Text segment:
:::

Hiding usage statistics

Some softwares may wish to publish NodeInfo, but without revealing usage statistics. While the NodeInfo 2.1 schema specifies usage and usage.users as required properties, it does not require any additional properties within usage.users. Servers SHOULD NOT publish false usage statistics; instead, servers wishing to hide their usage statistics SHOULD publish an empty object:

"usage": {"users": {}}

suggested paragraph break re: metadata and software.name / software.version

the first requirement i think is missing the “unintentional” case where nodeinfo is simply missing or the software is unaware of nodeinfo for whatever reason. given that, maybe the following wording could work?

Capability detection

Servers SHOULD NOT rely on NodeInfo data for protocol negotiation and capability detection, because server operators might not publish NodeInfo.

Servers MUST NOT infer capabilities from the software field and MUST treat software.name and software.version values as opaque strings. Other mechanisms could be used instead […]

since you said the two requirements should be separate, they are now separated into different paragraphs, and the bit about other mechanisms could be appended to the 2nd paragraph.

:::

Collected data:
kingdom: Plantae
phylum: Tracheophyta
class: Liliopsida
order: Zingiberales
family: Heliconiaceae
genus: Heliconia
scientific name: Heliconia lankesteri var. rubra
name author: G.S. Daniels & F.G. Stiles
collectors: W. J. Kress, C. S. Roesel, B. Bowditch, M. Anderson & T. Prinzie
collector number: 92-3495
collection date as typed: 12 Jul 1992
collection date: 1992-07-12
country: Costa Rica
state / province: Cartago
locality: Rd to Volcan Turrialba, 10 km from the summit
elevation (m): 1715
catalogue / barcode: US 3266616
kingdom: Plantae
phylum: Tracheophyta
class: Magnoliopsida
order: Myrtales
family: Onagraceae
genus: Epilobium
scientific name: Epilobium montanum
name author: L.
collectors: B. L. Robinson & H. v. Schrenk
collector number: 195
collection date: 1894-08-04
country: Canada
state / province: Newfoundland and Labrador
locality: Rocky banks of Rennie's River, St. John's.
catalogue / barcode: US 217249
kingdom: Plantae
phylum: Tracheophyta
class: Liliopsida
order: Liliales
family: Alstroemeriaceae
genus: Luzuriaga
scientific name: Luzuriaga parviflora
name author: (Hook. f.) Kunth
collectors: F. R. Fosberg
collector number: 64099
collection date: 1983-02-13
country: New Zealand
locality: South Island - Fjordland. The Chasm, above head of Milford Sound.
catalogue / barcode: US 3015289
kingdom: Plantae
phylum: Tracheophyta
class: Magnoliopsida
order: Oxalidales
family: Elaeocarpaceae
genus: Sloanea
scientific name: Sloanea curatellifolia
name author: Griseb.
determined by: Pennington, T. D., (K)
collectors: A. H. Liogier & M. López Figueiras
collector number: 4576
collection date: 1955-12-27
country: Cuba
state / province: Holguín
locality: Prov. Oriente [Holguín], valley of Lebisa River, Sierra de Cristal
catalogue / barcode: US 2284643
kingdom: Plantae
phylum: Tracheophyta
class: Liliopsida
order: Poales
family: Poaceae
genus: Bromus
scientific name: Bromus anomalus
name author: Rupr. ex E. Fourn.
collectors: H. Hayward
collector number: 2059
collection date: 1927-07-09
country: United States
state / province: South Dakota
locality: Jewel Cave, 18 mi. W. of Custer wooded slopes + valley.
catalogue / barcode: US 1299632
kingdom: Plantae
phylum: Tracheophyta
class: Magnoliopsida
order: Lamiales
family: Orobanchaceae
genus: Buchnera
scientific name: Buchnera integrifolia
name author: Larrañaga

:::

Problem to solve: Copy the NodeInfo text above in full, word for word.

Written solution:
Hiding usage statistics

Some softwares may wish to publish NodeInfo, but without revealing usage statistics. While the NodeInfo 2.1 schema specifies usage and usage.users as required properties, it does not require any additional properties within usage.users. Servers SHOULD NOT publish false usage statistics; instead, servers wishing to hide their usage statistics SHOULD publish an empty object:

"usage": {"users": {}}

suggested paragraph break re: metadata and software.name / software.version

the first requirement i think is missing the “unintentional” case where nodeinfo is simply missing or the software is unaware of nodeinfo for whatever reason. given that, maybe the following wording could work?

Capability detection

Servers SHOULD NOT rely on NodeInfo data for protocol negotiation and capability detection, because server operators might not publish NodeInfo.

Servers MUST NOT infer capabilities from the software field and MUST treat software.name and software.version values as opaque strings. Other mechanisms could be used instead […]

since you said the two requirements should be separate, they are now separated into different paragraphs, and the bit about other mechanisms could be appended to the 2nd paragraph.